Do this - Duplicate every one of the following lines with no changes.

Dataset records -
▼
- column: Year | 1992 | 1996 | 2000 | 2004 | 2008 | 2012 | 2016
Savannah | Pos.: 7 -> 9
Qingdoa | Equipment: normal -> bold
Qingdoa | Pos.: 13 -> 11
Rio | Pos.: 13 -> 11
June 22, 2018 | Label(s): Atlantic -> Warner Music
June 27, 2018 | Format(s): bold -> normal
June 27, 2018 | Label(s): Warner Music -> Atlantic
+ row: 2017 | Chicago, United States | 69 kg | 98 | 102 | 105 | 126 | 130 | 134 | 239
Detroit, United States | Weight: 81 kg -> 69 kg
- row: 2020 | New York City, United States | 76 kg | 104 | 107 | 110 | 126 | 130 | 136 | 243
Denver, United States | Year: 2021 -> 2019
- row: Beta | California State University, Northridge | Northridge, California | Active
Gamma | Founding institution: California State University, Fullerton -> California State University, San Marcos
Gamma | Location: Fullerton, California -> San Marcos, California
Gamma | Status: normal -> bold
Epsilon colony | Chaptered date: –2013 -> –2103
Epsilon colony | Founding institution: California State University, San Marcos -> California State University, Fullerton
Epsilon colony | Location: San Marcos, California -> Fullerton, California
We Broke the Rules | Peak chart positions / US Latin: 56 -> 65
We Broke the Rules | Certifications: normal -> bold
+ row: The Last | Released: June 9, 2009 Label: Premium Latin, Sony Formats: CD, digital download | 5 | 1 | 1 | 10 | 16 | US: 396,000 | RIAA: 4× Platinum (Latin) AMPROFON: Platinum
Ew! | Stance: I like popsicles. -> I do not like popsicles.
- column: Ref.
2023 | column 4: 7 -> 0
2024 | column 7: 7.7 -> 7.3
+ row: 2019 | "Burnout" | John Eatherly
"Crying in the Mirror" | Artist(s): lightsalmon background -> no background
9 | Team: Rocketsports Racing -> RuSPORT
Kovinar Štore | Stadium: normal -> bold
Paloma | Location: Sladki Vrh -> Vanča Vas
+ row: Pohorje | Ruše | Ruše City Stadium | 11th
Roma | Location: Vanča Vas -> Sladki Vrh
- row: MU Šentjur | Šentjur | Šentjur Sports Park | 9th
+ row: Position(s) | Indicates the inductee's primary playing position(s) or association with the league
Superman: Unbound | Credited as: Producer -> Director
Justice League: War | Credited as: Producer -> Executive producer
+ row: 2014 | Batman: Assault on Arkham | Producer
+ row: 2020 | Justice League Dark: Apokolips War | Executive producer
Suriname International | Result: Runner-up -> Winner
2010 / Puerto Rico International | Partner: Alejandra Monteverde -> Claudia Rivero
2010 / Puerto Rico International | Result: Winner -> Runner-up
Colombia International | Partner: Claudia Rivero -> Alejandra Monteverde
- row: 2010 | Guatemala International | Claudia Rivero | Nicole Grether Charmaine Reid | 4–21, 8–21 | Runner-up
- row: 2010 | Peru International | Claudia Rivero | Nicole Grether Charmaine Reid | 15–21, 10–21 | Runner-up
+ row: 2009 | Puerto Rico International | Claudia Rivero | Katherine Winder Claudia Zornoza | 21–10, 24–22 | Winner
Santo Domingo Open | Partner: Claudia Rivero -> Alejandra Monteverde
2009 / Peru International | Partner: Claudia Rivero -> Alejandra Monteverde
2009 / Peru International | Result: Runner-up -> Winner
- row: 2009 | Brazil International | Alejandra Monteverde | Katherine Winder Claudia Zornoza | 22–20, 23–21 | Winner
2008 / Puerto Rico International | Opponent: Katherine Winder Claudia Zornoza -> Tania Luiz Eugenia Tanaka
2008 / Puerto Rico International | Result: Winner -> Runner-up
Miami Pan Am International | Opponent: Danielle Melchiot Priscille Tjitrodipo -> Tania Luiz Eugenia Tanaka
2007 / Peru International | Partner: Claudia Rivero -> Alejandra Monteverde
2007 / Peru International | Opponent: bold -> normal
▲
Result below -
- column: Year | 1992 | 1996 | 2000 | 2004 | 2008 | 2012 | 2016
Savannah | Pos.: 7 -> 9
Qingdoa | Equipment: normal -> bold
Qingdoa | Pos.: 13 -> 11
Rio | Pos.: 13 -> 11
June 22, 2018 | Label(s): Atlantic -> Warner Music
June 27, 2018 | Format(s): bold -> normal
June 27, 2018 | Label(s): Warner Music -> Atlantic
+ row: 2017 | Chicago, United States | 69 kg | 98 | 102 | 105 | 126 | 130 | 134 | 239
Detroit, United States | Weight: 81 kg -> 69 kg
- row: 2020 | New York City, United States | 76 kg | 104 | 107 | 110 | 126 | 130 | 136 | 243
Denver, United States | Year: 2021 -> 2019
- row: Beta | California State University, Northridge | Northridge, California | Active
Gamma | Founding institution: California State University, Fullerton -> California State University, San Marcos
Gamma | Location: Fullerton, California -> San Marcos, California
Gamma | Status: normal -> bold
Epsilon colony | Chaptered date: –2013 -> –2103
Epsilon colony | Founding institution: California State University, San Marcos -> California State University, Fullerton
Epsilon colony | Location: San Marcos, California -> Fullerton, California
We Broke the Rules | Peak chart positions / US Latin: 56 -> 65
We Broke the Rules | Certifications: normal -> bold
+ row: The Last | Released: June 9, 2009 Label: Premium Latin, Sony Formats: CD, digital download | 5 | 1 | 1 | 10 | 16 | US: 396,000 | RIAA: 4× Platinum (Latin) AMPROFON: Platinum
Ew! | Stance: I like popsicles. -> I do not like popsicles.
- column: Ref.
2023 | column 4: 7 -> 0
2024 | column 7: 7.7 -> 7.3
+ row: 2019 | "Burnout" | John Eatherly
"Crying in the Mirror" | Artist(s): lightsalmon background -> no background
9 | Team: Rocketsports Racing -> RuSPORT
Kovinar Štore | Stadium: normal -> bold
Paloma | Location: Sladki Vrh -> Vanča Vas
+ row: Pohorje | Ruše | Ruše City Stadium | 11th
Roma | Location: Vanča Vas -> Sladki Vrh
- row: MU Šentjur | Šentjur | Šentjur Sports Park | 9th
+ row: Position(s) | Indicates the inductee's primary playing position(s) or association with the league
Superman: Unbound | Credited as: Producer -> Director
Justice League: War | Credited as: Producer -> Executive producer
+ row: 2014 | Batman: Assault on Arkham | Producer
+ row: 2020 | Justice League Dark: Apokolips War | Executive producer
Suriname International | Result: Runner-up -> Winner
2010 / Puerto Rico International | Partner: Alejandra Monteverde -> Claudia Rivero
2010 / Puerto Rico International | Result: Winner -> Runner-up
Colombia International | Partner: Claudia Rivero -> Alejandra Monteverde
- row: 2010 | Guatemala International | Claudia Rivero | Nicole Grether Charmaine Reid | 4–21, 8–21 | Runner-up
- row: 2010 | Peru International | Claudia Rivero | Nicole Grether Charmaine Reid | 15–21, 10–21 | Runner-up
+ row: 2009 | Puerto Rico International | Claudia Rivero | Katherine Winder Claudia Zornoza | 21–10, 24–22 | Winner
Santo Domingo Open | Partner: Claudia Rivero -> Alejandra Monteverde
2009 / Peru International | Partner: Claudia Rivero -> Alejandra Monteverde
2009 / Peru International | Result: Runner-up -> Winner
- row: 2009 | Brazil International | Alejandra Monteverde | Katherine Winder Claudia Zornoza | 22–20, 23–21 | Winner
2008 / Puerto Rico International | Opponent: Katherine Winder Claudia Zornoza -> Tania Luiz Eugenia Tanaka
2008 / Puerto Rico International | Result: Winner -> Runner-up
Miami Pan Am International | Opponent: Danielle Melchiot Priscille Tjitrodipo -> Tania Luiz Eugenia Tanaka
2007 / Peru International | Partner: Claudia Rivero -> Alejandra Monteverde
2007 / Peru International | Opponent: bold -> normal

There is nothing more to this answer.